Colt shook his head but answered, “Yes and no. He said he thought it was going to be a joke, Denny convinced him of it. Said Denny talked him into going with him and they broke into his Dad’s pharmacy and got some shit, Denny knew what he wanted, where to find it, had it all planned out. They were gonna play games at the party. He said he didn’t know what Denny took or what it could do, not until after but he reckoned Denny knew. Then Denny slipped the shit to me, Craig saw him do it and couldn’t believe it. He freaked out because he knew if I found out I’d go ballistic. He just didn’t expect he’d have to wait a couple of decades for it to happen.”

She nodded and slid a hand up to where his neck met his shoulder, fingers digging into the muscle, massaging the tension there.

Her touch felt good and he finally felt the tension start to ebb as he kept going. “Once I started to stagger, Craig figured either Denny gave me too much or that this game wasn’t gonna be as fun as he thought. Denny told him the drug would make people high, make ‘em do or say stupid shit and wouldn’t last long. Denny told him it was all a lark and there were no side effects, folks would just laugh, it’d be a hoot. What he saw it did to me, Craig didn’t like so Craig says he stepped in. So no one would see me and I wouldn’t hurt myself, he says he took me upstairs and into Sherry and Sheila’s folks’ room.”

The bitterness was clear in Feb’s tone when she mumbled, “Nice of him.”

Colt gave her thighs a squeeze. “Pissed as I was this mornin’ Feb, I think he was tryin’ to do right.” She shook her head, not yet willing to believe and Colt went on. “Craig says he closed the door and later, when you asked him about me, he knew you’d take care of me so he told you where I was. Though he was a surprised when you came rocketing back down not five minutes after you went up. He knew by lookin’ at you something was not right but he couldn’t get to you to ask before you headed out.”

“I got out of there fast,” she whispered and Colt nodded.

She didn’t need to say more, they’d been there, that was done.

Earlier that night without his asking, she’d laid herself bare for him, handed him her life, her loneliness, the pain Denny had caused. After wishing for years for Feb to let him in, he found listening to her, after she cut through his anger, he didn’t want it anymore. Listening to her nearly made him come out of his skin. But he made himself listen because he knew she was offering him a gift. A gift he thought he needed but realized when she gave it to him, he didn’t want it even though it was a gift he felt honored that he received.

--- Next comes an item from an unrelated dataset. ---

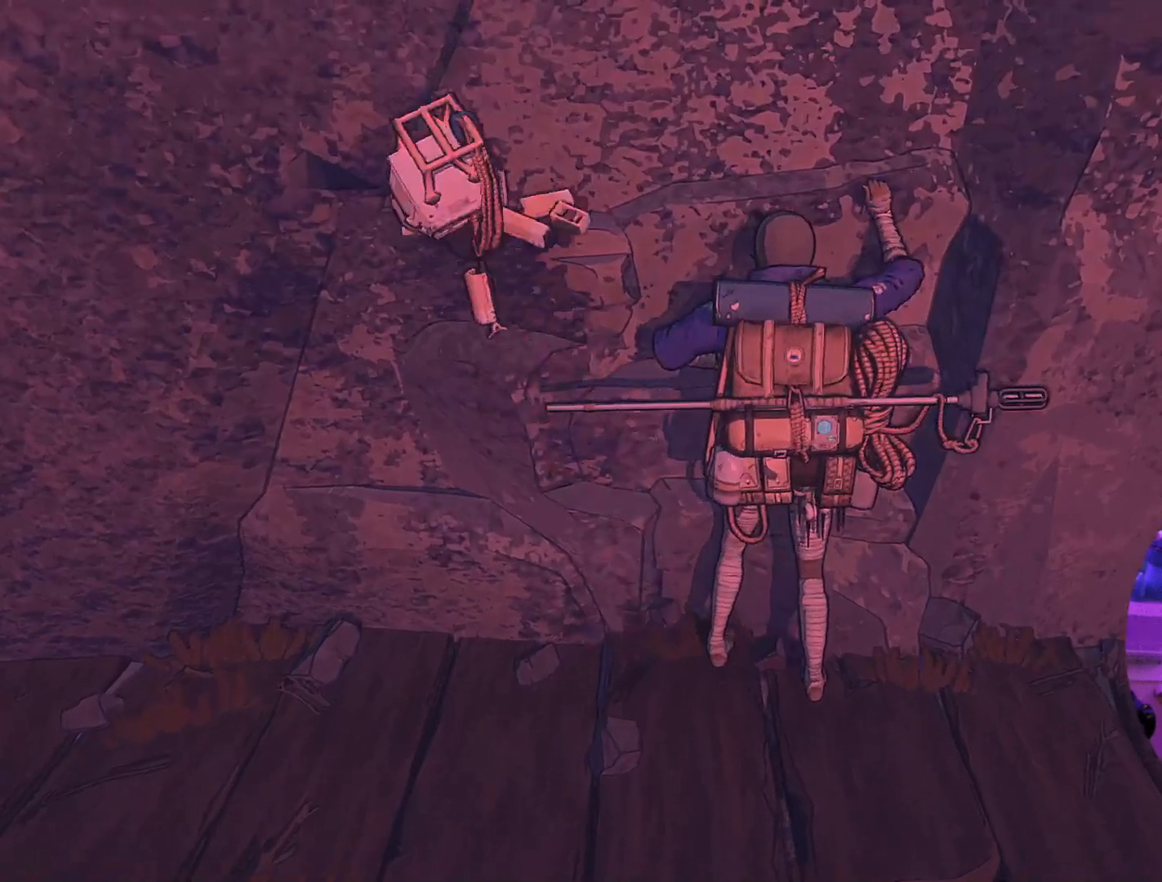
{"buttons": [], "left_stick": "up", "right_stick": "center", "events": [[333, "left_stick", "up"]]}
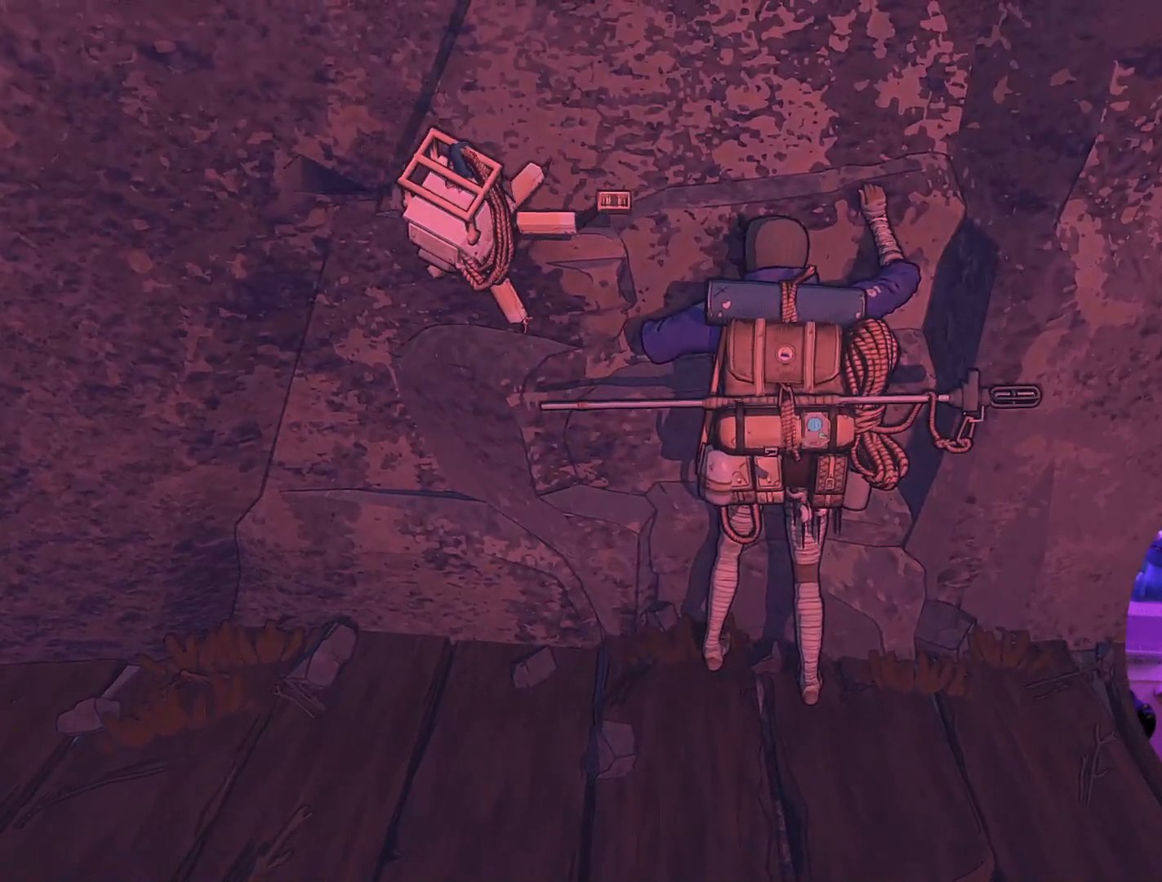
{"buttons": [], "left_stick": "center", "right_stick": "center", "events": [[500, "left_stick", "center"]]}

But they weren’t ever going there again, not ever again. No matter what happened, what fights they slid into, what she feared, he wasn’t going to throw that in her face because, no matter how she felt about herself, there was nothing to throw. He didn’t know about the lies, the betrayals, the blows he’d unwittingly landed when he didn’t make love to her. He didn’t know all that as the sickness that Denny planted years ago twisted in his gut that day. He didn’t know he should have never made her go there in the first place. It’d been tough to guide her back out. She seemed so broken he feared he might not be able to do it. He sure as f**k wasn’t going to take that chance again.